Get all possible distinct triples using LINQ

I have a List contains these values: {1, 2, 3, 4, 5, 6, 7}. And I want to be able to retrieve unique combination of three. The result should be like this:
{1,2,3}
{1,2,4}
{1,2,5}
{1,2,6}
{1,2,7}
{2,3,4}
{2,3,5}
{2,3,6}
{2,3,7}
{3,4,5}
{3,4,6}
{3,4,7}
{3,4,1}
{4,5,6}
{4,5,7}
{4,5,1}
{4,5,2}
{5,6,7}
{5,6,1}
{5,6,2}
{5,6,3}
I already have 2 for loops that able to do this:
for (int first = 0; first < test.Count - 2; first++)
{
int second = first + 1;
for (int offset = 1; offset < test.Count; offset++)
{
int third = (second + offset)%test.Count;
if(Math.Abs(first - third) < 2)
continue;
List<int> temp = new List<int>();
temp .Add(test[first]);
temp .Add(test[second]);
temp .Add(test[third]);
result.Add(temp );
}
}
But since I'm learning LINQ, I wonder if there is a smarter way to do this?

UPDATE: I used this question as the subject of a series of articles starting here; I'll go through two slightly different algorithms in that series. Thanks for the great question!

####################

**Exercises:**
a) Name every variable that is declared in the for-loop code of the LINQ question, in the order it is declared.
b) Copy out word for word the part of the LINQ question starting with "UPDATE: I used" and going on through "the great question!".

**Relative pose estimation data:**
####################

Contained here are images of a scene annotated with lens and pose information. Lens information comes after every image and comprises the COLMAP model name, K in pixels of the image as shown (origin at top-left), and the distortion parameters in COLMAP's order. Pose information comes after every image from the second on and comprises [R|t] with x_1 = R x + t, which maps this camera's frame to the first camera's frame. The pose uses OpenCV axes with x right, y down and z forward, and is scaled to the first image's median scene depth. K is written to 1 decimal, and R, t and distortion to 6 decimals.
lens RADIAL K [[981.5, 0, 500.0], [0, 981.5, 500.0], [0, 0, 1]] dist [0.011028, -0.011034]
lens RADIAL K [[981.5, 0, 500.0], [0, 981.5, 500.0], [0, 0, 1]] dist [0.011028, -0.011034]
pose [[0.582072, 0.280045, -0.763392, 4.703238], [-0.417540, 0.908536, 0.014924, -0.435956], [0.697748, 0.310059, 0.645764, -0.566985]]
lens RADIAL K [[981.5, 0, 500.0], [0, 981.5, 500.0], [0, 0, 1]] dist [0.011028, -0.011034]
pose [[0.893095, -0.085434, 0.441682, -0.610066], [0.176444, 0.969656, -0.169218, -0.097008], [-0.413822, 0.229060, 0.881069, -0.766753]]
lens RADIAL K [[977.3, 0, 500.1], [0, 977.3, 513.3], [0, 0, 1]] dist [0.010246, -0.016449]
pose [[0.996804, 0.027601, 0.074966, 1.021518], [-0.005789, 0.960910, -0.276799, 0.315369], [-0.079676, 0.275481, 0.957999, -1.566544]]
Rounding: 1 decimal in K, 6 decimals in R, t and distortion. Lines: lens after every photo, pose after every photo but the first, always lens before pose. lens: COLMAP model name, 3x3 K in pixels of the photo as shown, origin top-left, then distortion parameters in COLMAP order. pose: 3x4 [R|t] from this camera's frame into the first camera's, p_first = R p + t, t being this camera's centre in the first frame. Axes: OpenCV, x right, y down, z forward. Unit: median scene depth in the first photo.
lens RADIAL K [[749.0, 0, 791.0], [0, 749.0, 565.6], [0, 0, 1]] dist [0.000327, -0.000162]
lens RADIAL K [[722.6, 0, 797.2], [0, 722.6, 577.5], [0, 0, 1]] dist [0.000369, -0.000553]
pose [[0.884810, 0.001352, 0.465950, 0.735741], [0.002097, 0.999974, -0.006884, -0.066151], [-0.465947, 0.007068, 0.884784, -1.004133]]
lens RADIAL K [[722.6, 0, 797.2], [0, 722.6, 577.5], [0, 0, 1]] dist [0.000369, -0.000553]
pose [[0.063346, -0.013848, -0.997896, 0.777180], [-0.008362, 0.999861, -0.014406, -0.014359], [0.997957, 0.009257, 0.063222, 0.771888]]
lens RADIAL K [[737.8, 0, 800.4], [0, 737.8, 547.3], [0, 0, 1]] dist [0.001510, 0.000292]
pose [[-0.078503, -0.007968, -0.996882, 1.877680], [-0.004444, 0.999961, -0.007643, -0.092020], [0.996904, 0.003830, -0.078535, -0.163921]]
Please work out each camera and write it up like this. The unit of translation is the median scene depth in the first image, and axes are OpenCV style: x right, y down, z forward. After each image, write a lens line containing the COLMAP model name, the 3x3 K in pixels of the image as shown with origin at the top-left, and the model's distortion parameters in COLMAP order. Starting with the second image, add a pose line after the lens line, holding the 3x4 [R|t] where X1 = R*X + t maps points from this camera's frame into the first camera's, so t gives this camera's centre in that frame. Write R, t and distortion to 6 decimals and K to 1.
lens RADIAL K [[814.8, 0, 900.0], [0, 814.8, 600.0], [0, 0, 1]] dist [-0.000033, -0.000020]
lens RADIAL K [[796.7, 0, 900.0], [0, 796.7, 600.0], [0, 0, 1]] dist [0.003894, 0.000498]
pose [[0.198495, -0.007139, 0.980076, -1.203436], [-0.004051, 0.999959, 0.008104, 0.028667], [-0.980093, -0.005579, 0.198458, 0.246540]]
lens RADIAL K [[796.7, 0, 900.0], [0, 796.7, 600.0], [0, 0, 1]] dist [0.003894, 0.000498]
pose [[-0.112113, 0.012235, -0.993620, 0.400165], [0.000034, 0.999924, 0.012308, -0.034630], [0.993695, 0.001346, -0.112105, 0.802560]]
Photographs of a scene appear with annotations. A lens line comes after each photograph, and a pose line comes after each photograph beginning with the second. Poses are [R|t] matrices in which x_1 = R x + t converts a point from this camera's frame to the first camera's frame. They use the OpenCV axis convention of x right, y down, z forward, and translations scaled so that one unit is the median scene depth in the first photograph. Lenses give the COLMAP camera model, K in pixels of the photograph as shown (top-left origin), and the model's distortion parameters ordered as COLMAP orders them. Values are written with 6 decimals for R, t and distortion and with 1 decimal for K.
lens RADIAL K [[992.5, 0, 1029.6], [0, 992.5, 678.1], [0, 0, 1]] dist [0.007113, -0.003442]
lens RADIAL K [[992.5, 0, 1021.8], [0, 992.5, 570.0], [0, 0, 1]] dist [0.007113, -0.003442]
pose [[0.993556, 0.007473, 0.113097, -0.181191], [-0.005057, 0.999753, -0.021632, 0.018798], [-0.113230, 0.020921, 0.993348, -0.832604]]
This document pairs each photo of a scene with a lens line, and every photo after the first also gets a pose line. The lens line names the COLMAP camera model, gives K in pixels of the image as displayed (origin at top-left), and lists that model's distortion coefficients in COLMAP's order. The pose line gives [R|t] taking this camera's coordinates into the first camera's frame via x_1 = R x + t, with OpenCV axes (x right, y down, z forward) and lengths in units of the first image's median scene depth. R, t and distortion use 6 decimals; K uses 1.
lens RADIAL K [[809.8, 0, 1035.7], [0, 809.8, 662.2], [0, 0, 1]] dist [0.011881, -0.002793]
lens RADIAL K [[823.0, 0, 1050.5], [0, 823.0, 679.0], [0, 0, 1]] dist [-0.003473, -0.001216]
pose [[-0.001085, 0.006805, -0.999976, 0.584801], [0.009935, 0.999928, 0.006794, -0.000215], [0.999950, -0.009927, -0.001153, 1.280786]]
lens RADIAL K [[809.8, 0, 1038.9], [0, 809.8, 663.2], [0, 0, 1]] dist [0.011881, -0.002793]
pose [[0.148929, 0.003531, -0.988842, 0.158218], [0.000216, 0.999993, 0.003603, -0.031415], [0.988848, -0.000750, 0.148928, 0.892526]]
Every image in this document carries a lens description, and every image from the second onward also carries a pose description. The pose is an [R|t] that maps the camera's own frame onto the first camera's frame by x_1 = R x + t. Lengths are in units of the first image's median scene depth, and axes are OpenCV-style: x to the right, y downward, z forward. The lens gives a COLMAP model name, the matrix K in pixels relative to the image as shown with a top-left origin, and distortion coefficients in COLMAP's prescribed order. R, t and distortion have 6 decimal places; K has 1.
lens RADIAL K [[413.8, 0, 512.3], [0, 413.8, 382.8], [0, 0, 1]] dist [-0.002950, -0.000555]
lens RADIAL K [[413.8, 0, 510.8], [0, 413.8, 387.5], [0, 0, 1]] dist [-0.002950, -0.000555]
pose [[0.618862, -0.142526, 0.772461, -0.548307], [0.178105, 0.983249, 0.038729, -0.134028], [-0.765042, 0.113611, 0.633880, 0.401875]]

####################

**Solutions to the tasks:**
a) first, second, offset, third, temp

b)
UPDATE: I used this question as the subject of a series of articles starting here; I'll go through two slightly different algorithms in that series. Thanks for the great question!